だから、こうした取り組みは、仲良くなること自体が目的ではありません。育まれていく組織の一体感、ひいてはそこから醸成されていくカルチャーこそが、事業と組織が成長していくための土台になるんです。
普段の仕事を止めて集まる分、準備するメンバーは正直とても大変ですが、それでも毎回参加者から「やってよかった」という声が届きます。事業と組織を伸ばしていくためにも、今後大切にしていきたい、たのしいミュージアムのカルチャーですね。
一方で、会社は急成長を続けており、新しい仲間もどんどん増えていますよね。これまでと同じように関係性を保つのは、難しくなりませんか?
- 正直、現状で100点満点とはいえないと思います。新しいメンバーが毎月のように入ってくるなか、難易度の高い仕事を短い納期でやっていますから。

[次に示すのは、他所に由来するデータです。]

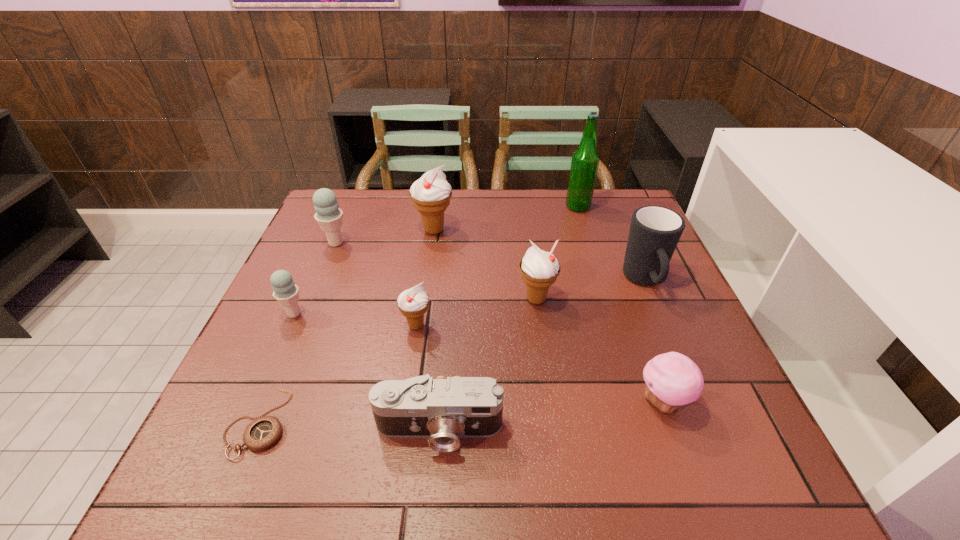
You are a GUI agent. You are given a task and a screenshot of the screen. Output one action in this format:
    pyautogui.click(x=<x>, y=<y>)
    Task: Click on the mug that is at the right edge
    This screenshot has width=960, height=540.
    Given the screenshot: What is the action you would take?
    pyautogui.click(x=654, y=233)

The image size is (960, 540). Find the location of `cupcake that is positioned at the right edge`. cupcake that is positioned at the right edge is located at coordinates (672, 379).

Identify the location of object at the near left corner. (263, 432).

The image size is (960, 540). I want to click on object that is at the far right corner, so click(x=585, y=160).

The height and width of the screenshot is (540, 960). I want to click on vacant space at the far edge of the desktop, so click(x=545, y=194).

What are the coordinates of `vacant area at the near edge of the desktop` in the screenshot? It's located at (379, 451).

This screenshot has width=960, height=540. Identify the location of free space at the left edge. (233, 432).

Find the location of `blank space at the right edge of the desktop`. blank space at the right edge of the desktop is located at coordinates (620, 272).

What are the coordinates of `blank area at the far left corner` in the screenshot? It's located at (363, 190).

This screenshot has height=540, width=960. What are the coordinates of `free area in between the mug and the seventh object from left to right` in the screenshot? It's located at click(590, 291).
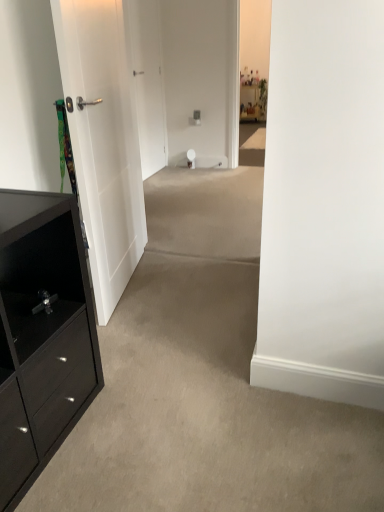
Question: From their relative heights in the image, would you say white smooth door at center, the second door in the front-to-back sequence, is taller or shorter than white matte door at left, arranged as the first door when viewed from the front?

Choices:
 (A) tall
 (B) short

Answer: (A)

Question: From the image's perspective, is white smooth door at center, the second door in the front-to-back sequence, located above or below white matte door at left, arranged as the first door when viewed from the front?

Choices:
 (A) above
 (B) below

Answer: (A)

Question: Estimate the real-world distances between objects in this image. Which object is closer to the black matte cabinet at left?

Choices:
 (A) white matte door at left, arranged as the first door when viewed from the front
 (B) white smooth door at center, the second door in the front-to-back sequence

Answer: (A)

Question: Estimate the real-world distances between objects in this image. Which object is farther from the black matte cabinet at left?

Choices:
 (A) white matte door at left, arranged as the first door when viewed from the front
 (B) white smooth door at center, which is the 1th door from back to front

Answer: (B)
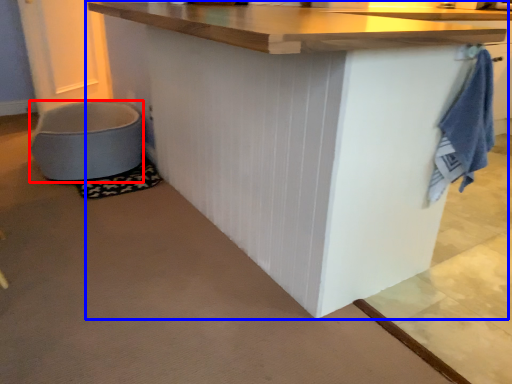
Question: Which point is closer to the camera, toilet bowl (highlighted by a red box) or table (highlighted by a blue box)?

Choices:
 (A) toilet bowl
 (B) table

Answer: (B)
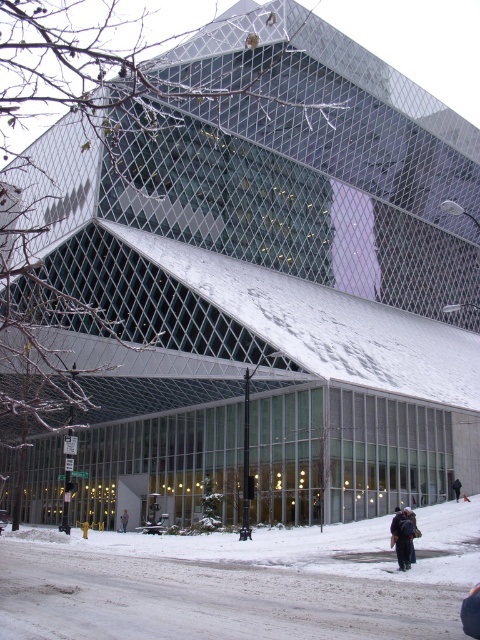
You are standing in front of the modern architectural structure and see a dark gray backpack at lower right and a dark gray jacket at lower right. Which one is more to the left?

The dark gray backpack at lower right is more to the left than the dark gray jacket at lower right.

You are standing in front of the modern building and see a dark gray backpack at lower right and a light gray knit sweater at lower center. Which object is taller?

The dark gray backpack at lower right is taller than the light gray knit sweater at lower center.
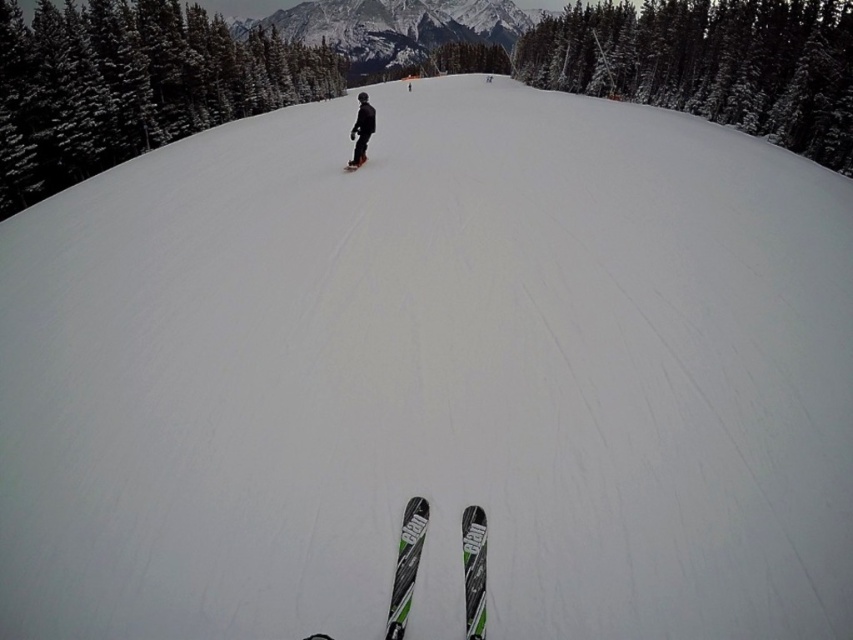
Question: Does green matte skis at center have a larger size compared to black matte snowboarder at center?

Choices:
 (A) no
 (B) yes

Answer: (A)

Question: Considering the real-world distances, which object is farthest from the green matte skis at center?

Choices:
 (A) snowy evergreen tree at upper right
 (B) snowy granite mountain at upper center
 (C) black matte snowboarder at center

Answer: (B)

Question: Can you confirm if green textured snowboard at upper center is wider than snowy evergreen tree at upper right?

Choices:
 (A) no
 (B) yes

Answer: (B)

Question: Estimate the real-world distances between objects in this image. Which object is farther from the green matte skis at center?

Choices:
 (A) black matte snowboard at center
 (B) snowy granite mountain at upper center
 (C) snowy evergreen tree at upper right

Answer: (B)

Question: Which object is farther from the camera taking this photo?

Choices:
 (A) black matte snowboard at center
 (B) green matte skis at center
 (C) snowy granite mountain at upper center
 (D) green textured snowboard at upper center

Answer: (C)

Question: Is snowy evergreen tree at upper right to the left of snowy granite mountain at upper center from the viewer's perspective?

Choices:
 (A) no
 (B) yes

Answer: (A)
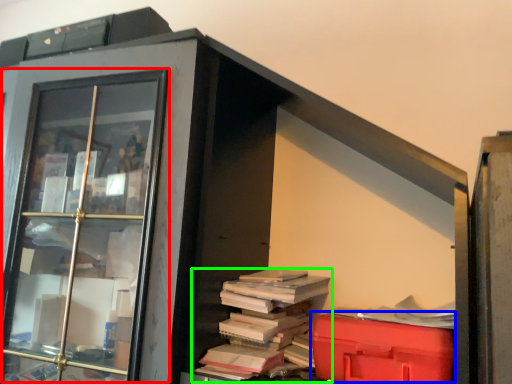
Question: Which object is positioned closest to glass door (highlighted by a red box)? Select from waste (highlighted by a blue box) and book (highlighted by a green box).

Choices:
 (A) waste
 (B) book

Answer: (B)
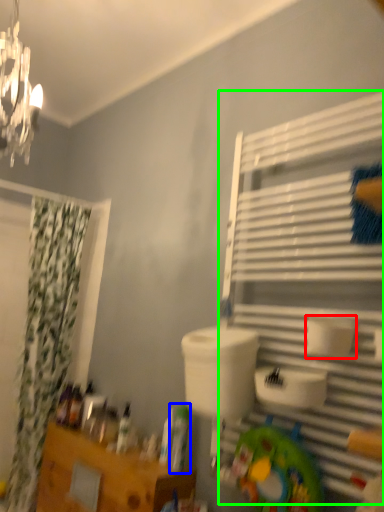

それに、人が増えれば、どうしても会社固有の文化や色の濃さは薄まっていきます。かくいう私自身も、入社してまだ1年経っていない「新しい人」です。
だからこそ、この濃さをいかに薄めず、むしろもっと濃くしていけるか。それが、いまの私が取り組むべき課題だと思っています。
06
未完成な環境だからこそ、機会は自らつくれる
ここまで、事業と組織の成長をつなぐコーポレートの仕事を伺ってきました。最後に、これからのたのしいミュージアムには、どんな方に仲間になってほしいと考えていますか?
- まず、自ら機会を作って、周りを巻き込みながらチャンスを掴み取れる人ですね。うちはプロダクトに自信はありますが、どんなに良いものでも、100%当たるとは限りません。だからこそ、毛色の違う事業や海外にも、いろいろ挑戦していきたい。見えている範囲だけでも、正直、手に負えないくらいチャンスがあります。もう、本当に可能性だらけです。
そして、「自分たちなりの正解」をつくっていける人。私たちのものづくりに、明確な正解はありません。これまでの経験や価値観に囚われず、たのしいを追求していきたいし、それを面白いと思える方が一緒だと心強いです。
お話を伺っていると、森谷さんが会社の成長を確信していることが、ずっと伝わってきます。その確信は、どこから来るのでしょうか?
- そうですかね。それは、たのしいミュージアムの「安心感」から来ているのかもしれません。
会社としてまだまだ若くて、未完成な部分も多い会社です。でも、「うんこミュージアム」という唯一無二のプロダクトとまじめな経営で、この4年間成長し続けてきました。だから、次にどんな挑戦をするか、前向きに考えられる土壌があるんです。これからもいろんな形で、まじめに、たのしいをつくり続けていきたいですね。